- [EXCERPTED DATA]
########################################

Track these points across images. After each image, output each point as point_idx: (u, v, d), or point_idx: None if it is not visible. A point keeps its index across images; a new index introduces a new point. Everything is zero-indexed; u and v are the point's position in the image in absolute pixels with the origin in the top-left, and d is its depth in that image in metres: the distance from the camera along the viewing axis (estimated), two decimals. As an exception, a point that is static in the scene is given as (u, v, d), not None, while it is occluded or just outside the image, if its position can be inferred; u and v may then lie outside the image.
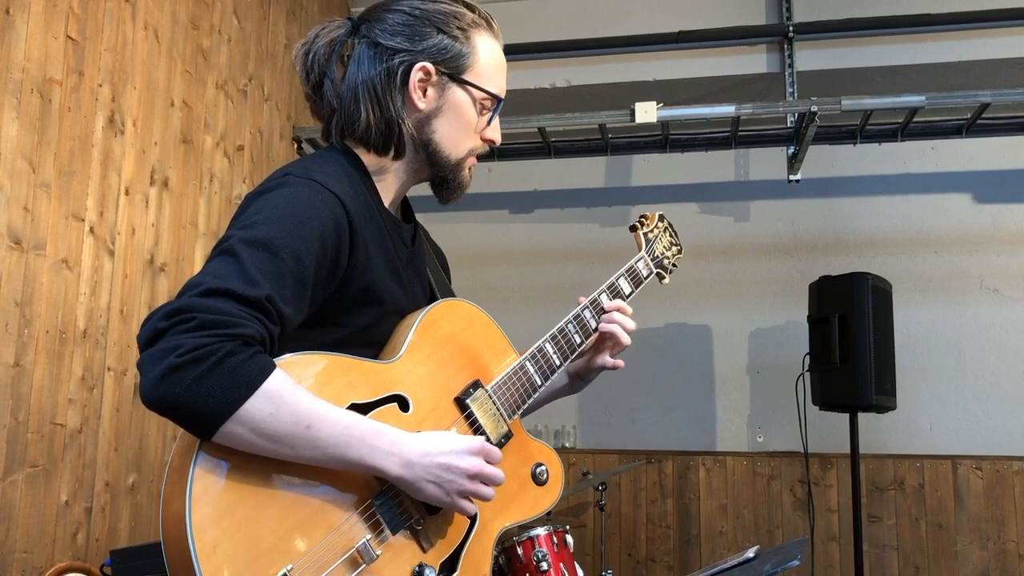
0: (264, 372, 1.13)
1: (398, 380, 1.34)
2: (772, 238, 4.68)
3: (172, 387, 1.08)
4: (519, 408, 1.51)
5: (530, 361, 1.54)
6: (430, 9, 1.41)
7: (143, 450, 2.88)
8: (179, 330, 1.10)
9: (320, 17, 4.38)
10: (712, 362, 4.64)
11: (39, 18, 2.44)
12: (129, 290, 2.82)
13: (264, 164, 3.78)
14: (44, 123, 2.46)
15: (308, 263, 1.24)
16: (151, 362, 1.09)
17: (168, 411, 1.10)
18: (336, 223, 1.29)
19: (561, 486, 1.54)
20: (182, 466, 1.13)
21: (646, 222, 1.90)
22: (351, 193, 1.35)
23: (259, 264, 1.18)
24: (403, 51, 1.40)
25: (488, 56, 1.45)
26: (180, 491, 1.11)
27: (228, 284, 1.14)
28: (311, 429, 1.16)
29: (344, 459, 1.19)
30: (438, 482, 1.26)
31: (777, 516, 4.39)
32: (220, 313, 1.12)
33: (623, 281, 1.74)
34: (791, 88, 4.23)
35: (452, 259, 1.77)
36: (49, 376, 2.46)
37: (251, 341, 1.13)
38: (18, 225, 2.35)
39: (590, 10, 4.51)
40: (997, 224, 4.49)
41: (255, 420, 1.12)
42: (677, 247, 1.96)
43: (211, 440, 1.13)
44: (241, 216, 1.27)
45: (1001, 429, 4.31)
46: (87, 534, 2.60)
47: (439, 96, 1.42)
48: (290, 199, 1.27)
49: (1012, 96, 3.70)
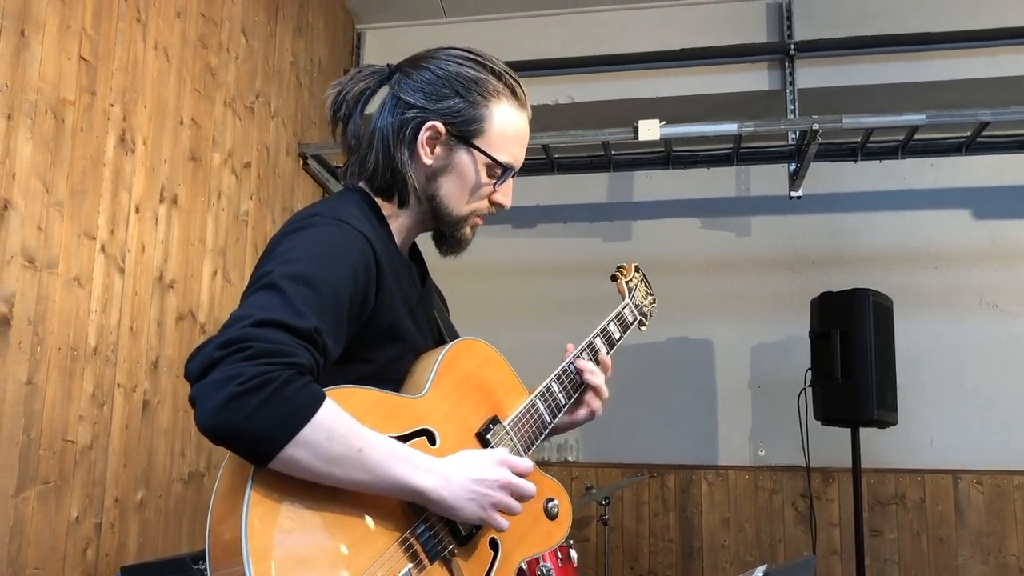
0: (319, 399, 1.17)
1: (425, 415, 1.38)
2: (773, 253, 4.72)
3: (234, 414, 1.10)
4: (533, 444, 1.56)
5: (540, 399, 1.60)
6: (454, 72, 1.46)
7: (151, 466, 2.91)
8: (236, 359, 1.12)
9: (326, 35, 4.42)
10: (714, 376, 4.66)
11: (53, 39, 2.47)
12: (138, 307, 2.85)
13: (270, 180, 3.82)
14: (57, 143, 2.49)
15: (344, 299, 1.28)
16: (210, 390, 1.11)
17: (229, 438, 1.12)
18: (366, 262, 1.34)
19: (570, 521, 1.59)
20: (234, 496, 1.15)
21: (625, 272, 2.00)
22: (374, 233, 1.39)
23: (303, 298, 1.22)
24: (418, 107, 1.45)
25: (503, 125, 1.48)
26: (235, 523, 1.13)
27: (278, 315, 1.18)
28: (362, 452, 1.20)
29: (391, 480, 1.23)
30: (473, 497, 1.29)
31: (779, 530, 4.40)
32: (275, 343, 1.15)
33: (613, 327, 1.83)
34: (792, 105, 4.27)
35: (455, 273, 1.81)
36: (61, 393, 2.48)
37: (304, 370, 1.16)
38: (32, 244, 2.38)
39: (593, 28, 4.55)
40: (996, 240, 4.53)
41: (313, 444, 1.15)
42: (652, 296, 2.08)
43: (268, 466, 1.15)
44: (273, 254, 1.30)
45: (1001, 443, 4.33)
46: (96, 550, 2.62)
47: (446, 155, 1.47)
48: (323, 238, 1.32)
49: (1011, 115, 3.74)
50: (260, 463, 1.15)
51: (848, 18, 4.34)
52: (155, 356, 2.93)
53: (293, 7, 4.07)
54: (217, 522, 1.16)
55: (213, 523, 1.16)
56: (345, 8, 4.68)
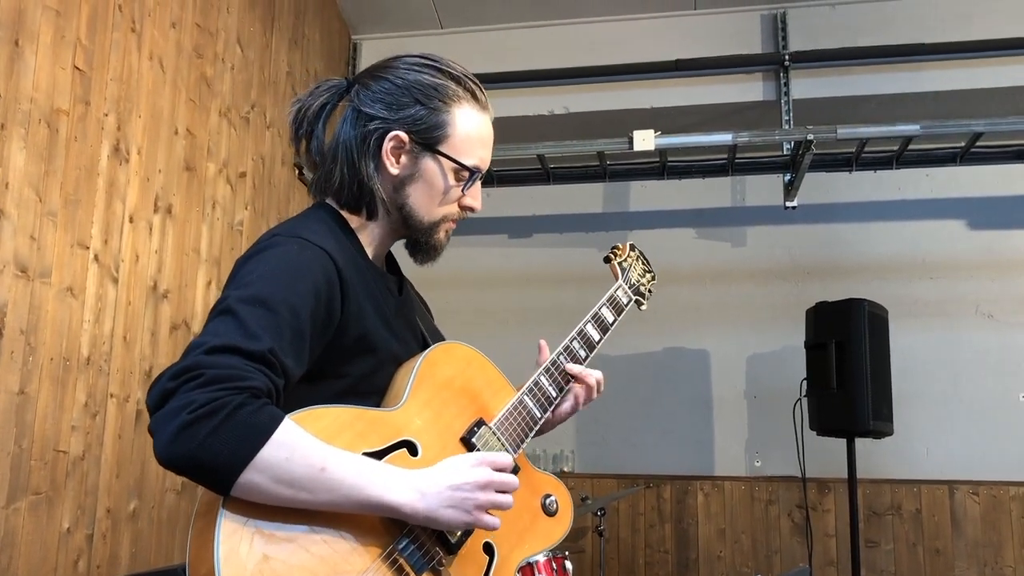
0: (275, 420, 1.16)
1: (404, 426, 1.36)
2: (769, 264, 4.72)
3: (187, 443, 1.10)
4: (523, 442, 1.54)
5: (528, 395, 1.58)
6: (412, 80, 1.46)
7: (144, 476, 2.89)
8: (189, 387, 1.12)
9: (321, 45, 4.43)
10: (710, 387, 4.66)
11: (47, 49, 2.47)
12: (132, 317, 2.84)
13: (265, 190, 3.82)
14: (51, 152, 2.48)
15: (304, 316, 1.27)
16: (164, 421, 1.11)
17: (185, 468, 1.12)
18: (327, 276, 1.33)
19: (571, 515, 1.57)
20: (206, 529, 1.14)
21: (619, 252, 1.95)
22: (337, 247, 1.39)
23: (257, 320, 1.21)
24: (380, 118, 1.45)
25: (467, 129, 1.47)
26: (208, 555, 1.11)
27: (231, 340, 1.18)
28: (326, 471, 1.18)
29: (360, 499, 1.21)
30: (453, 504, 1.28)
31: (775, 541, 4.39)
32: (227, 368, 1.15)
33: (605, 310, 1.79)
34: (787, 116, 4.28)
35: (451, 284, 1.81)
36: (53, 403, 2.47)
37: (259, 393, 1.16)
38: (24, 253, 2.38)
39: (589, 38, 4.56)
40: (992, 250, 4.53)
41: (271, 467, 1.14)
42: (651, 273, 2.01)
43: (231, 494, 1.14)
44: (235, 279, 1.31)
45: (997, 454, 4.33)
46: (88, 561, 2.60)
47: (412, 164, 1.46)
48: (281, 257, 1.31)
49: (1005, 125, 3.76)
50: (221, 491, 1.14)
51: (842, 29, 4.35)
52: (148, 366, 2.92)
53: (289, 18, 4.08)
54: (194, 562, 1.14)
55: (189, 556, 1.15)
56: (341, 19, 4.69)
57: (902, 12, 4.30)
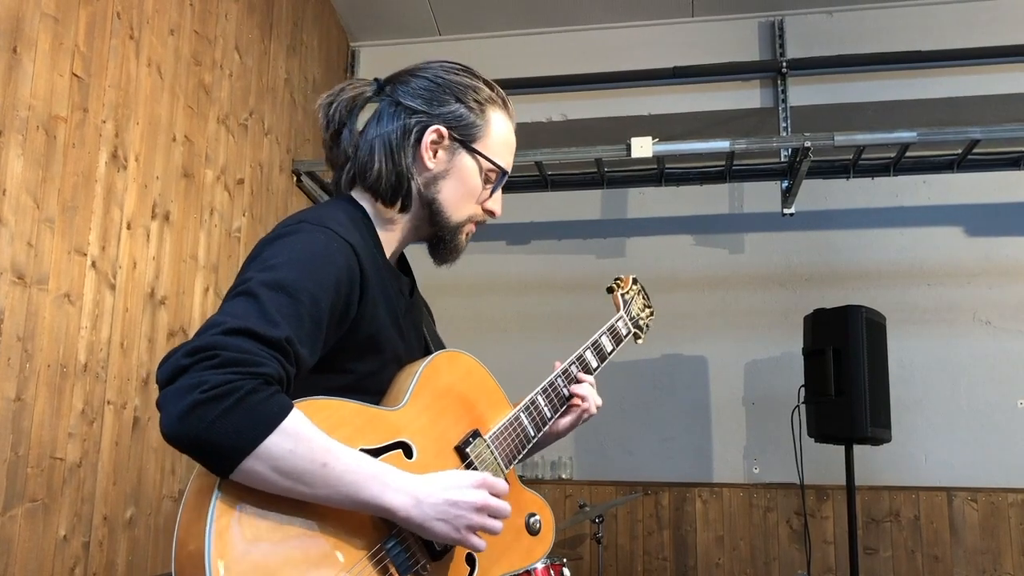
0: (284, 410, 1.15)
1: (402, 427, 1.36)
2: (767, 270, 4.72)
3: (196, 423, 1.09)
4: (515, 458, 1.54)
5: (524, 413, 1.59)
6: (452, 80, 1.49)
7: (141, 484, 2.88)
8: (202, 367, 1.11)
9: (320, 52, 4.43)
10: (708, 393, 4.66)
11: (45, 56, 2.47)
12: (129, 323, 2.84)
13: (264, 197, 3.82)
14: (49, 159, 2.48)
15: (324, 307, 1.27)
16: (174, 398, 1.11)
17: (190, 446, 1.11)
18: (350, 271, 1.33)
19: (553, 536, 1.57)
20: (200, 506, 1.14)
21: (622, 284, 1.99)
22: (362, 243, 1.38)
23: (278, 306, 1.21)
24: (421, 112, 1.47)
25: (499, 132, 1.52)
26: (199, 532, 1.11)
27: (249, 324, 1.17)
28: (327, 467, 1.18)
29: (356, 498, 1.21)
30: (446, 518, 1.27)
31: (773, 548, 4.38)
32: (242, 352, 1.14)
33: (605, 339, 1.82)
34: (785, 123, 4.28)
35: (449, 290, 1.81)
36: (50, 410, 2.46)
37: (271, 380, 1.15)
38: (22, 260, 2.37)
39: (586, 46, 4.57)
40: (989, 257, 4.54)
41: (274, 456, 1.13)
42: (650, 308, 2.06)
43: (229, 477, 1.14)
44: (256, 260, 1.30)
45: (996, 461, 4.33)
46: (85, 569, 2.59)
47: (448, 159, 1.48)
48: (307, 245, 1.31)
49: (1002, 132, 3.76)
50: (221, 473, 1.14)
51: (840, 36, 4.36)
52: (146, 373, 2.91)
53: (287, 25, 4.08)
54: (183, 538, 1.14)
55: (179, 531, 1.15)
56: (339, 26, 4.70)
57: (899, 20, 4.32)
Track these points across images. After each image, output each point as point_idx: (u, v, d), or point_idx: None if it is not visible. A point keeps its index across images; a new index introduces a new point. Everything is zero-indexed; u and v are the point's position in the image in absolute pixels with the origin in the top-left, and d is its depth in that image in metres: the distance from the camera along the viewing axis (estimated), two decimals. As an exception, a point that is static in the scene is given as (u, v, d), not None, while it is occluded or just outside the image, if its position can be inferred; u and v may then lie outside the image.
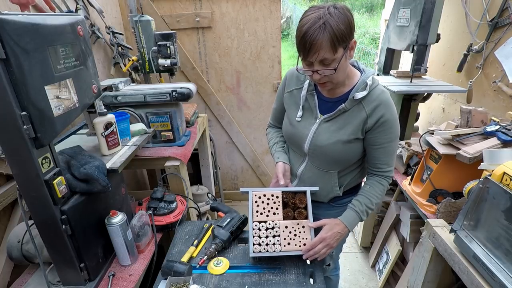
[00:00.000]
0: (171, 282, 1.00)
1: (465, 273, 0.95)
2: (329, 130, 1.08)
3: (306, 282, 1.04)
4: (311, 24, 0.89)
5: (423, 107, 2.25)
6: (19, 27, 0.70)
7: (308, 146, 1.13)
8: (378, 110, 1.02)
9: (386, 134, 1.05)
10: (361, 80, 1.04)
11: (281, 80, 1.25)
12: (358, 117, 1.04)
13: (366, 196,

########################################

- [WHAT YOU ARE ASKED TO DO] Give an exact copy of the lines above from the line with "18: (336, 223, 1.29)" up to and including the line with "48: (290, 199, 1.27)", and leave everything else out.

- [WRITTEN SOLUTION]
18: (336, 223, 1.29)
19: (561, 486, 1.54)
20: (182, 466, 1.13)
21: (646, 222, 1.90)
22: (351, 193, 1.35)
23: (259, 264, 1.18)
24: (403, 51, 1.40)
25: (488, 56, 1.45)
26: (180, 491, 1.11)
27: (228, 284, 1.14)
28: (311, 429, 1.16)
29: (344, 459, 1.19)
30: (438, 482, 1.26)
31: (777, 516, 4.39)
32: (220, 313, 1.12)
33: (623, 281, 1.74)
34: (791, 88, 4.23)
35: (452, 259, 1.77)
36: (49, 376, 2.46)
37: (251, 341, 1.13)
38: (18, 225, 2.35)
39: (590, 10, 4.51)
40: (997, 224, 4.49)
41: (255, 420, 1.12)
42: (677, 247, 1.96)
43: (211, 440, 1.13)
44: (241, 216, 1.27)
45: (1001, 429, 4.31)
46: (87, 534, 2.60)
47: (439, 96, 1.42)
48: (290, 199, 1.27)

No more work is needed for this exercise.